Your objective
The records that follow must be repeated exactly, minus the images.

=== Dataset records ===

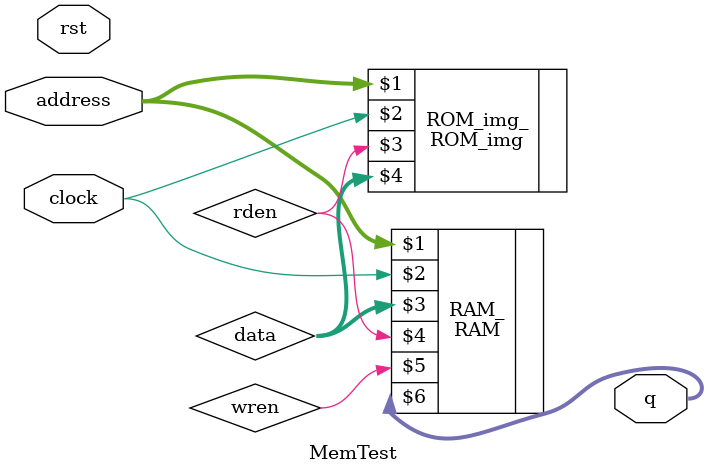
<source format=sv>
module MemTest #(parameter bus = 7)(
	input logic clock,
	input logic rst,

	input logic	[11:0] address,
	output logic [bus-1:0] q
	);


reg	[7:0]  data;
reg	  rden;
reg	  wren;

ROM_img	ROM_img_ (address, clock, rden, data);

RAM RAM_ (address, clock, data, rden, wren, q);

endmodule  

</source>
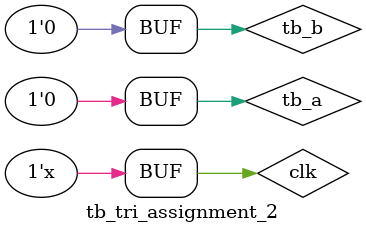
<source format=v>

`timescale 1 ns / 1 ns

module tb_tri_assignment_2();

reg clk;
reg tb_a;
reg tb_b;
wire tb_out_c;

initial 
	clk = 0;

initial begin
	tb_a = 0;
	#10
	tb_a = 1;
	#40
	tb_a = 0;
end

initial begin
	tb_b = 1;
	#30
	tb_b = 0;
end


tri_assignment_2 tb_tri_assignment_2_inst(
	.clk(clk),
	.ia(tb_a),
	.ib(tb_b),
	.oc(tb_out_c)
	);

always #5 clk = ~clk;

endmodule
</source>
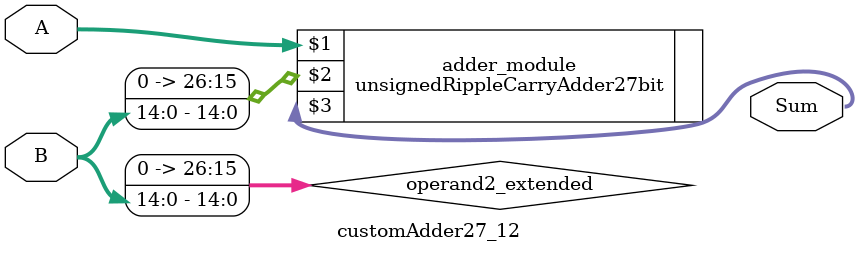
<source format=v>

module customAdder27_12(
                    input [26 : 0] A,
                    input [14 : 0] B,
                    
                    output [27 : 0] Sum
            );

    wire [26 : 0] operand2_extended;
    
    assign operand2_extended =  {12'b0, B};
    
    unsignedRippleCarryAdder27bit adder_module(
        A,
        operand2_extended,
        Sum
    );
    
endmodule
        
</source>
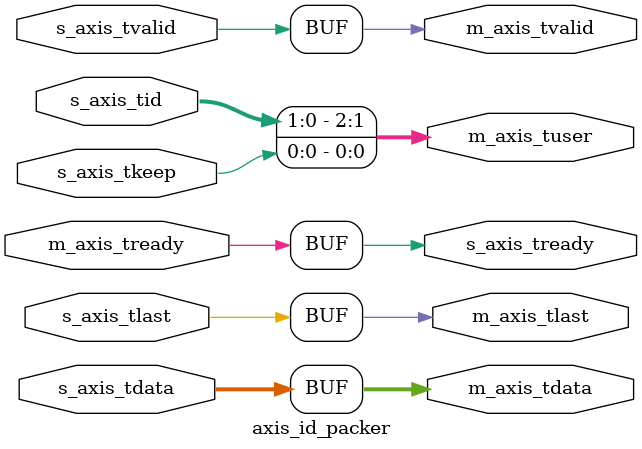
<source format=v>
`timescale 1ns / 1ps


module axis_id_packer #(
    parameter DATA_WIDTH = 8,
    parameter TID_WIDTH = 2,
    parameter TUSER_WIDTH = TID_WIDTH + DATA_WIDTH / 8
)(
    input [DATA_WIDTH-1:0] s_axis_tdata,
    input [TID_WIDTH-1:0] s_axis_tid,
    input [DATA_WIDTH/8-1:0] s_axis_tkeep,
    input s_axis_tlast,
    input s_axis_tvalid,
    output s_axis_tready,

    output [DATA_WIDTH-1:0] m_axis_tdata,
    output m_axis_tlast,
    output m_axis_tvalid,
    output [TUSER_WIDTH-1:0] m_axis_tuser,
    input m_axis_tready
);

assign m_axis_tdata = s_axis_tdata;
assign m_axis_tlast = s_axis_tlast;
assign m_axis_tvalid = s_axis_tvalid;
assign m_axis_tuser = {s_axis_tid, s_axis_tkeep};
assign s_axis_tready = m_axis_tready;

endmodule

</source>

===

Task solution
<source format=sv>
module MemTest #(parameter bus = 7)(
	input logic clock,
	input logic rst,

	input logic	[11:0] address,
	output logic [bus-1:0] q
	);


reg	[7:0]  data;
reg	  rden;
reg	  wren;

ROM_img	ROM_img_ (address, clock, rden, data);

RAM RAM_ (address, clock, data, rden, wren, q);

endmodule  

</source>
<source format=v>

`timescale 1 ns / 1 ns

module tb_tri_assignment_2();

reg clk;
reg tb_a;
reg tb_b;
wire tb_out_c;

initial 
	clk = 0;

initial begin
	tb_a = 0;
	#10
	tb_a = 1;
	#40
	tb_a = 0;
end

initial begin
	tb_b = 1;
	#30
	tb_b = 0;
end


tri_assignment_2 tb_tri_assignment_2_inst(
	.clk(clk),
	.ia(tb_a),
	.ib(tb_b),
	.oc(tb_out_c)
	);

always #5 clk = ~clk;

endmodule
</source>
<source format=v>

module customAdder27_12(
                    input [26 : 0] A,
                    input [14 : 0] B,
                    
                    output [27 : 0] Sum
            );

    wire [26 : 0] operand2_extended;
    
    assign operand2_extended =  {12'b0, B};
    
    unsignedRippleCarryAdder27bit adder_module(
        A,
        operand2_extended,
        Sum
    );
    
endmodule
        
</source>
<source format=v>
`timescale 1ns / 1ps


module axis_id_packer #(
    parameter DATA_WIDTH = 8,
    parameter TID_WIDTH = 2,
    parameter TUSER_WIDTH = TID_WIDTH + DATA_WIDTH / 8
)(
    input [DATA_WIDTH-1:0] s_axis_tdata,
    input [TID_WIDTH-1:0] s_axis_tid,
    input [DATA_WIDTH/8-1:0] s_axis_tkeep,
    input s_axis_tlast,
    input s_axis_tvalid,
    output s_axis_tready,

    output [DATA_WIDTH-1:0] m_axis_tdata,
    output m_axis_tlast,
    output m_axis_tvalid,
    output [TUSER_WIDTH-1:0] m_axis_tuser,
    input m_axis_tready
);

assign m_axis_tdata = s_axis_tdata;
assign m_axis_tlast = s_axis_tlast;
assign m_axis_tvalid = s_axis_tvalid;
assign m_axis_tuser = {s_axis_tid, s_axis_tkeep};
assign s_axis_tready = m_axis_tready;

endmodule

</source>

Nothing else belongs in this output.